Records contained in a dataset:
•••
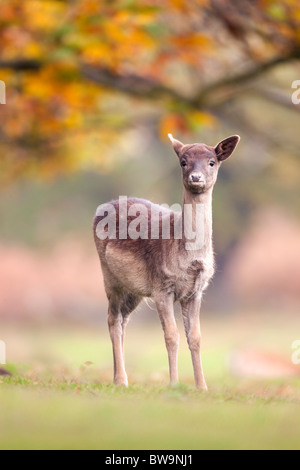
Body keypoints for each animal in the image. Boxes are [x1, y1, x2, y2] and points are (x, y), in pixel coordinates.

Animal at [93, 132, 239, 390]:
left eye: (212, 161)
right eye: (183, 161)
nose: (196, 177)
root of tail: (100, 208)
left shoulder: (196, 291)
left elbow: (196, 337)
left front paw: (202, 387)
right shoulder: (162, 286)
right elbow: (171, 336)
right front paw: (173, 384)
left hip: (134, 290)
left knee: (123, 321)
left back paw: (117, 376)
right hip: (110, 277)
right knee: (112, 319)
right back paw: (121, 380)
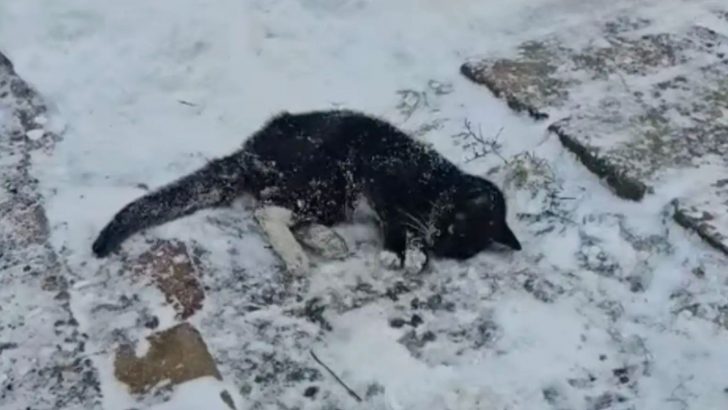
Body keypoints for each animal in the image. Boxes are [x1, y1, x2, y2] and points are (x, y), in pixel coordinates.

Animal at [91, 110, 520, 274]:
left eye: (460, 245)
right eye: (454, 225)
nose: (438, 240)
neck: (436, 184)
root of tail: (251, 149)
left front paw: (416, 253)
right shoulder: (384, 177)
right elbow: (397, 220)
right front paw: (400, 251)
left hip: (325, 194)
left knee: (277, 207)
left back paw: (326, 242)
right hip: (329, 179)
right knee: (266, 209)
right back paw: (298, 256)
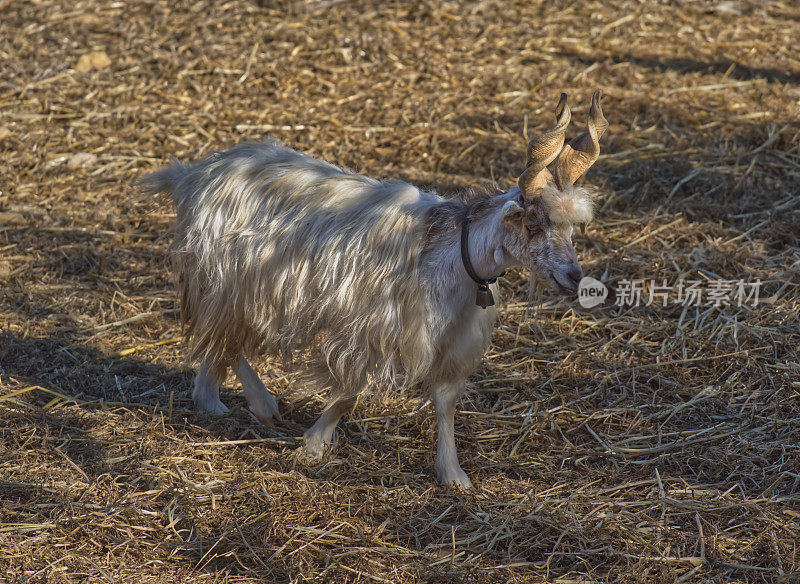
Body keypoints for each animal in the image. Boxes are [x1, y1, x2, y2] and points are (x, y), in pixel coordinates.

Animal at [142, 90, 608, 488]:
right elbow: (349, 393)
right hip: (231, 278)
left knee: (219, 336)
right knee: (226, 333)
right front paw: (312, 446)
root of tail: (192, 174)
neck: (450, 253)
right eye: (532, 225)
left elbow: (445, 403)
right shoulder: (371, 328)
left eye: (572, 227)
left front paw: (453, 475)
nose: (573, 277)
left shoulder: (450, 340)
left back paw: (210, 400)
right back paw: (261, 404)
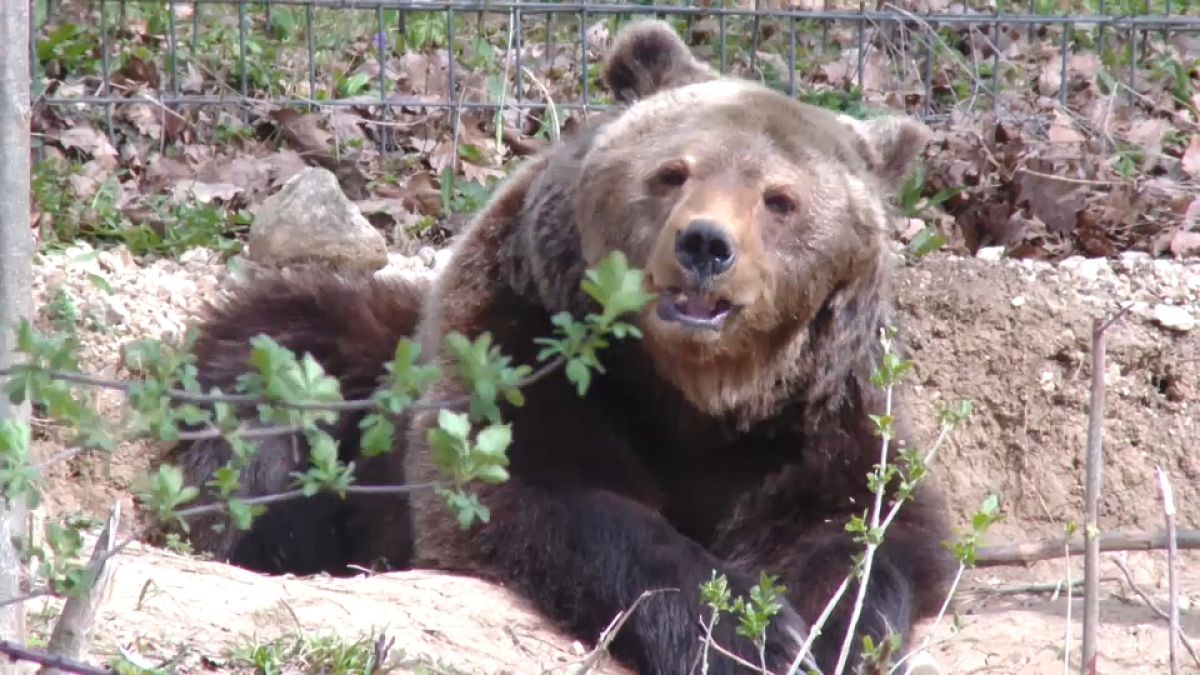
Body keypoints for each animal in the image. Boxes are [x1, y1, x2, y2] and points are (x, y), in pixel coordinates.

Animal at [164, 19, 960, 672]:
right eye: (672, 172)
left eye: (779, 199)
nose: (705, 244)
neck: (696, 393)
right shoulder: (524, 346)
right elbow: (545, 498)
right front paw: (743, 635)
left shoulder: (821, 417)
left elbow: (862, 532)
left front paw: (828, 633)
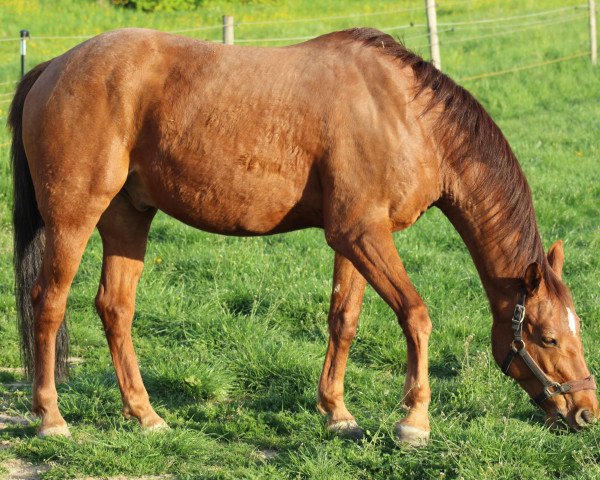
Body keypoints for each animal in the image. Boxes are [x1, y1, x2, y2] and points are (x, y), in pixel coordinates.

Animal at [8, 28, 596, 444]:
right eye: (547, 337)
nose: (586, 411)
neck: (406, 115)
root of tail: (52, 68)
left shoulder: (356, 238)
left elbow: (344, 320)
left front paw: (337, 413)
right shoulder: (362, 234)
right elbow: (416, 315)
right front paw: (415, 421)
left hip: (128, 217)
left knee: (115, 308)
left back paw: (146, 415)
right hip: (74, 218)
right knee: (48, 303)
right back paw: (51, 418)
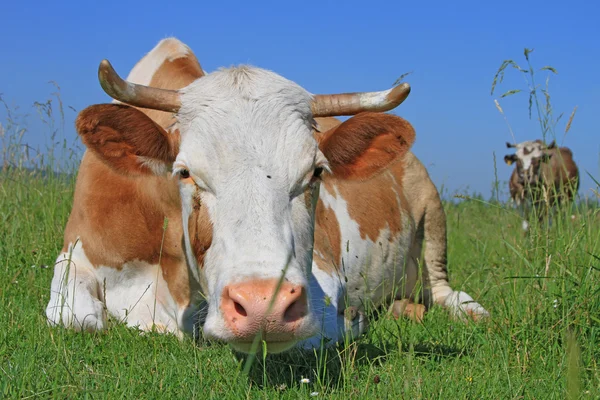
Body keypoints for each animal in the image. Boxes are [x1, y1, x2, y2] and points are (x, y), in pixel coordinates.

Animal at [47, 37, 488, 354]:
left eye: (316, 172)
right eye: (185, 172)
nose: (264, 305)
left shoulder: (321, 279)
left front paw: (354, 320)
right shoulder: (77, 252)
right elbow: (75, 319)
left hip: (432, 210)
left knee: (443, 288)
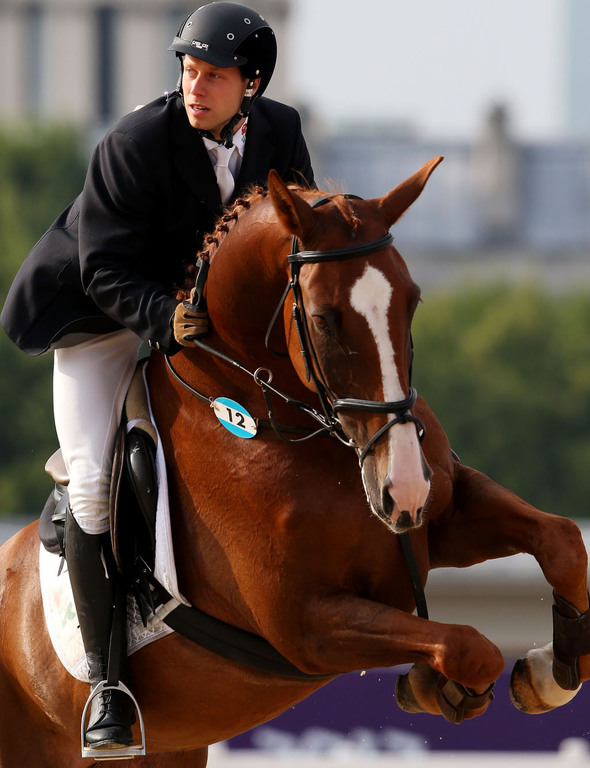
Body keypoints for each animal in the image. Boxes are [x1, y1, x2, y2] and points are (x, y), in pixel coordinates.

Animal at [1, 158, 590, 768]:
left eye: (411, 301)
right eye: (326, 319)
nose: (400, 488)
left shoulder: (440, 521)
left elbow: (562, 541)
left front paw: (549, 675)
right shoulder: (305, 626)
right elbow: (467, 645)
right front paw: (437, 684)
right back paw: (109, 716)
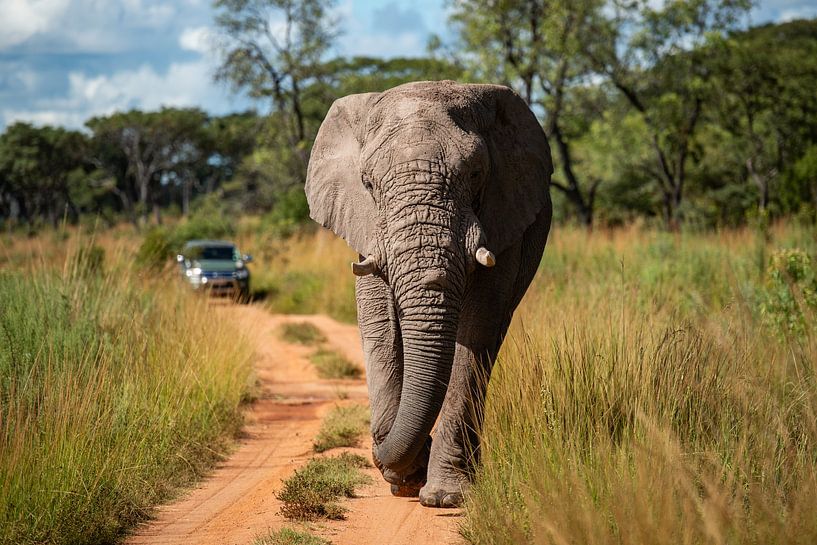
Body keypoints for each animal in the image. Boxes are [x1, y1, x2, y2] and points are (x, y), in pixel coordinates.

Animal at [305, 80, 552, 508]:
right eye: (367, 183)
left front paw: (444, 496)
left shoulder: (504, 217)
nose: (378, 453)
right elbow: (377, 322)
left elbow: (477, 327)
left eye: (475, 173)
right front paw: (403, 479)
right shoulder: (367, 228)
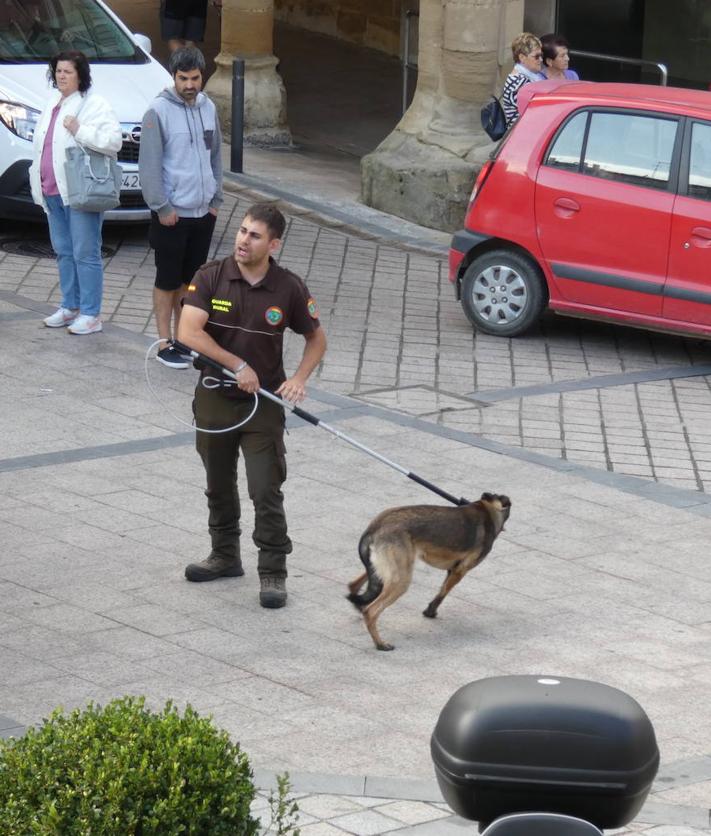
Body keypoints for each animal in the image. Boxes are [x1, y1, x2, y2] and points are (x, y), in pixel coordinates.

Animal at [346, 494, 508, 648]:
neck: (485, 509)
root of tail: (374, 527)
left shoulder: (452, 570)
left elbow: (441, 590)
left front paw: (430, 611)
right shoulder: (459, 572)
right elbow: (442, 593)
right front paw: (430, 612)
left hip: (383, 569)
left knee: (355, 586)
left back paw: (359, 607)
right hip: (401, 579)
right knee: (371, 611)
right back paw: (380, 644)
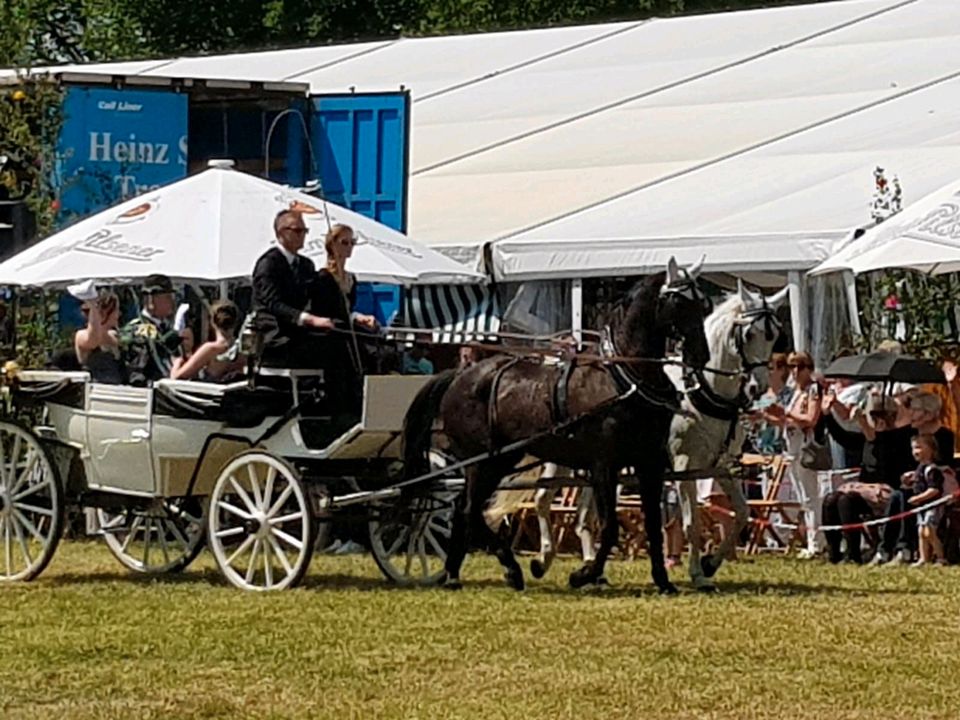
•••
→ **TASK**:
Could every record be given again exactly, with its pictures left out?

→ **TASK RESULT**:
Body keypoints for each animal in the image. Boxes are [x1, y1, x2, y2] and points are (x, y), in pixel coordinates.

Animal at [93, 132, 239, 390]:
left eye: (212, 161)
right eye: (183, 161)
nose: (196, 177)
root of tail: (100, 208)
left shoulder: (196, 291)
left elbow: (196, 337)
left front paw: (202, 387)
right shoulder: (162, 286)
right elbow: (171, 336)
right front paw: (173, 384)
left hip: (134, 290)
left knee: (123, 321)
left back paw: (117, 376)
right hip: (110, 277)
right knee: (112, 319)
right back paw: (121, 380)
Body keypoints for each animal in the image. Boxes are [x1, y1, x2, y2] and points are (x, y), in pixel coordinates.

Animal at [91, 110, 520, 274]:
left eye: (460, 245)
right eye: (454, 225)
nose: (438, 240)
neck: (436, 184)
root of tail: (251, 149)
left front paw: (416, 253)
right shoulder: (384, 177)
right elbow: (397, 220)
right front paw: (400, 251)
left hip: (325, 194)
left knee: (277, 207)
left back paw: (326, 242)
right hip: (329, 179)
right knee: (266, 209)
right back paw: (298, 256)
Body keypoints for each animal in the image. Boxes are [x1, y1, x2, y2] and points are (x, y), in pixel coordinates.

Animal at [142, 90, 608, 488]:
right elbow: (349, 393)
right hip: (231, 278)
left knee: (219, 336)
right knee: (226, 333)
right front paw: (312, 446)
root of tail: (192, 174)
neck: (450, 253)
right eye: (532, 225)
left elbow: (445, 403)
right shoulder: (371, 328)
left eye: (572, 227)
left front paw: (453, 475)
nose: (573, 277)
left shoulder: (450, 340)
left back paw: (210, 400)
right back paw: (261, 404)
Body keypoints for each animal in the image. Boxes are [x1, y1, x2, y2] and points are (x, y), in pixel coordinates.

Animal at [164, 19, 960, 672]:
right eye: (672, 172)
left eye: (779, 199)
nose: (705, 244)
neck: (696, 393)
right shoulder: (524, 346)
right elbow: (545, 498)
right front paw: (743, 635)
left shoulder: (821, 417)
left elbow: (862, 532)
left front paw: (828, 633)
Body keypoints for each animal in the image. Boxes are [x1, y1, x2, y2] and points are (x, y), in pixel coordinates.

Animal at [8, 28, 596, 444]:
right eye: (547, 337)
nose: (586, 411)
neck: (406, 115)
root of tail: (52, 68)
left shoulder: (356, 238)
left elbow: (344, 320)
left front paw: (337, 413)
right shoulder: (362, 234)
right elbow: (416, 315)
right front paw: (415, 421)
left hip: (128, 217)
left knee: (115, 308)
left back paw: (146, 415)
right hip: (74, 218)
right knee: (48, 303)
right back paw: (51, 418)
Body keypoints for each animal in the image. Boxes are [x1, y1, x2, y2] and points are (x, y), in pixel coordinates.

Animal at [47, 37, 488, 354]:
left eye: (316, 172)
right eye: (185, 172)
nose: (264, 305)
left shoulder: (321, 279)
left front paw: (354, 320)
right shoulder: (77, 252)
right elbow: (75, 319)
left hip: (432, 210)
left knee: (443, 288)
Body keypoints for each animal in the image. Boxes are [x1, y1, x2, y2] and points are (x, y), in pixel coordinates.

Animal at [1, 158, 590, 768]:
left eye: (411, 301)
right eye: (326, 319)
nose: (400, 488)
left shoulder: (440, 521)
left elbow: (562, 541)
left front paw: (549, 675)
right shoulder: (305, 626)
right elbow: (467, 645)
right front paw: (437, 684)
right back paw: (109, 716)
Body keypoints for each animal in the image. Boxes are [x1, y1, x2, y2] and points are (x, y), in pixel coordinates.

Animal at [305, 80, 552, 508]:
right eye: (367, 183)
left front paw: (444, 496)
left shoulder: (504, 217)
nose: (378, 453)
right elbow: (377, 322)
left elbow: (477, 327)
left eye: (475, 173)
right front paw: (403, 479)
right shoulder: (367, 228)
Body keypoints for each animal in the image. Boxes are [x1, y1, x2, y2] and points are (x, y), in pixel coordinates.

Animal at [346, 494, 508, 648]:
neck: (485, 509)
root of tail: (374, 527)
left shoulder: (452, 570)
left elbow: (441, 590)
left front paw: (430, 611)
right shoulder: (459, 572)
right elbow: (442, 593)
right front paw: (430, 612)
left hip: (383, 569)
left knee: (355, 586)
left back paw: (359, 607)
right hip: (401, 579)
right knee: (371, 611)
right back paw: (380, 644)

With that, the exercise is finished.